#semisupervised_learning
Pediatric Transfer Learning
A colleague is a pediatrician. A (very) common problem is: there’s plenty of studies (RCTs) of a particular procedure/drug/intervention, but very little data when applied to children. Right now, you simply abandon all information from the adult clinical trials, and run these prohibitively expensive (and limited) trials on children. It seems like there should be some way to utilize those adult trials.
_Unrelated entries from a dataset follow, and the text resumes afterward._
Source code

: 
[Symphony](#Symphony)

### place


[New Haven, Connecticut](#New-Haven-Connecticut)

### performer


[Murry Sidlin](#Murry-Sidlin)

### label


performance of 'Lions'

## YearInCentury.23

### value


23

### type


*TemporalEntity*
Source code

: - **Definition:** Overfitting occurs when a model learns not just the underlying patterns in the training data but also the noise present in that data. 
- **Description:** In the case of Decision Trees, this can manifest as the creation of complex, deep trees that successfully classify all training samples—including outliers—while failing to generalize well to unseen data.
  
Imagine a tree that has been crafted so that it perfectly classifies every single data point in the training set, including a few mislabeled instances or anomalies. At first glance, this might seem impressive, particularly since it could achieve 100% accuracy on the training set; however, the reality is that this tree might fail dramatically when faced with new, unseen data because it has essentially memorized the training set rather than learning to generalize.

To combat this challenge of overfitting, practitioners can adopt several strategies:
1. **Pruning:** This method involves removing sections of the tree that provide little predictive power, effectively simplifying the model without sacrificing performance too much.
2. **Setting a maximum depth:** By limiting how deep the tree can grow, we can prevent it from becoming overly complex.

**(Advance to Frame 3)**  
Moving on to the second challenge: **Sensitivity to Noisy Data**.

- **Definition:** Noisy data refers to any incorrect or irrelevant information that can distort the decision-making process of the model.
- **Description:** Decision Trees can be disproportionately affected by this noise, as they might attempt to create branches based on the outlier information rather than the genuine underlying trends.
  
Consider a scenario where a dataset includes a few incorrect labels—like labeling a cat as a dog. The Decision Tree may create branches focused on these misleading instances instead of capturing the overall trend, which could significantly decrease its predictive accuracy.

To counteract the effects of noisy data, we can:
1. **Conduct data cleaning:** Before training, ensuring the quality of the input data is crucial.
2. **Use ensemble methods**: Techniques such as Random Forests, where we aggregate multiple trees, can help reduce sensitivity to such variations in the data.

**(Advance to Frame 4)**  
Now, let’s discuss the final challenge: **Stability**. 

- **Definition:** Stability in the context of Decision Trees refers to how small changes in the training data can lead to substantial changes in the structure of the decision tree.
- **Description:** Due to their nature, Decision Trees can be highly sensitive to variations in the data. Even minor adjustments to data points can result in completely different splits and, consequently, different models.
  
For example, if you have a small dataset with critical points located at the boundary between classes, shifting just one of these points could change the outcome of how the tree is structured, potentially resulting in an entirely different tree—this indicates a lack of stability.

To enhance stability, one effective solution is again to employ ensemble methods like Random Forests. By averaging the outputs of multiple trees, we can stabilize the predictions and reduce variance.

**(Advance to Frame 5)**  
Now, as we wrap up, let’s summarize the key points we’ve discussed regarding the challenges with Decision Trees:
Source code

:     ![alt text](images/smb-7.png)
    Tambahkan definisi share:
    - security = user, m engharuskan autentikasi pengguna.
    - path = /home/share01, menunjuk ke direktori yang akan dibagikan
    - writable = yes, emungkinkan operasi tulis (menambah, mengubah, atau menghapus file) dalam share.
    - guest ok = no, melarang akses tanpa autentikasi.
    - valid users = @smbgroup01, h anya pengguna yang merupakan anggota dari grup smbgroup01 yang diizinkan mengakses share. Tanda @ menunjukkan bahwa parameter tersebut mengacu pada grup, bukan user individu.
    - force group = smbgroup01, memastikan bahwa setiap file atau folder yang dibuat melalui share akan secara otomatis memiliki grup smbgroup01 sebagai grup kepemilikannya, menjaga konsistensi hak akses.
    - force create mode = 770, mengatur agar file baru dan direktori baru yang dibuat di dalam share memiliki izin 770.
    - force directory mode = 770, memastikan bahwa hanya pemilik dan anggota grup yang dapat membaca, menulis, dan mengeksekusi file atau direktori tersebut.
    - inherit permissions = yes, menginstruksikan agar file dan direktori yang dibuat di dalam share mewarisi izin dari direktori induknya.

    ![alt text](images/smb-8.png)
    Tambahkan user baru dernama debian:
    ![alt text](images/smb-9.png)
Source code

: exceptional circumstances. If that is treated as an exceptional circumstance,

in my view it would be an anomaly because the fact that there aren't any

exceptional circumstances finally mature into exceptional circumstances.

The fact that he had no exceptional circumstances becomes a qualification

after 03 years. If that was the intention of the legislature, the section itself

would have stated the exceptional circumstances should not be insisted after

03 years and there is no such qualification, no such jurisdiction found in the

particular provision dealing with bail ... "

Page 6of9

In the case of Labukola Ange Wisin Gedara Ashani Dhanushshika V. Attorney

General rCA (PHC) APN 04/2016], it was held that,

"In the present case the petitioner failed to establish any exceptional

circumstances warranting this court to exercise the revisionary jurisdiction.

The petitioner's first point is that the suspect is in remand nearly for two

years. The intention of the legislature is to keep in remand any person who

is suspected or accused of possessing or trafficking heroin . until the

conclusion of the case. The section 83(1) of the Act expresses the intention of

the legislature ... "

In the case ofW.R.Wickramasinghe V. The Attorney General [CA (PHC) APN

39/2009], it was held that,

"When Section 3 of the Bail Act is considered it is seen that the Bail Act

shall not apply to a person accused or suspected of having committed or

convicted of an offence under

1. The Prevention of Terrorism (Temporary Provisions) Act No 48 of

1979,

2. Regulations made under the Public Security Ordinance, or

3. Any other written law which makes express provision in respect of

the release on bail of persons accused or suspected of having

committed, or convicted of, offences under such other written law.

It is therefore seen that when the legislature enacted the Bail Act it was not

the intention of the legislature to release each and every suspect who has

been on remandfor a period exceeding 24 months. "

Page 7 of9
I guess this isn’t particular to pediatric research; anytime you have some more common/majority group of individuals, and you want to study an under-represented group (or, the more stupid thing would be to think that the models trained on the majority group are somehow universal, but in fact fail completely when trained on a minority: a problem I came across in the [[honduras-face-project]]).
Overall, this is very much like [[transfer-learning]].
To a lesser extent, it’s like #semisupervised_learning (Wiki). There, though, the point is that you can use large quantities of unlabeled data to perform supervised learning better.
Figure 1: Classic semi-supervised data example
For some reason, it reminded me of a problem that a student was working on in causal inference: the problem there being that you have some trial/study that has multiple resolutions/outcomes (e.g. some childhood intervention can affect high school grades, and also average salary down the road), and they were trying to come up with a causal inference framework to be able to basically “fill-in-the-blank,” or “fill-out-the-square,” whatever the better phrase is.1 I forget the exact details of what’s available, but in some sense it’s just a missing data/imputation problem.
At a high level: we’re basically trying to learn functions under various structural assumptions (or, at the very least learn that there’s no fixed, stable function).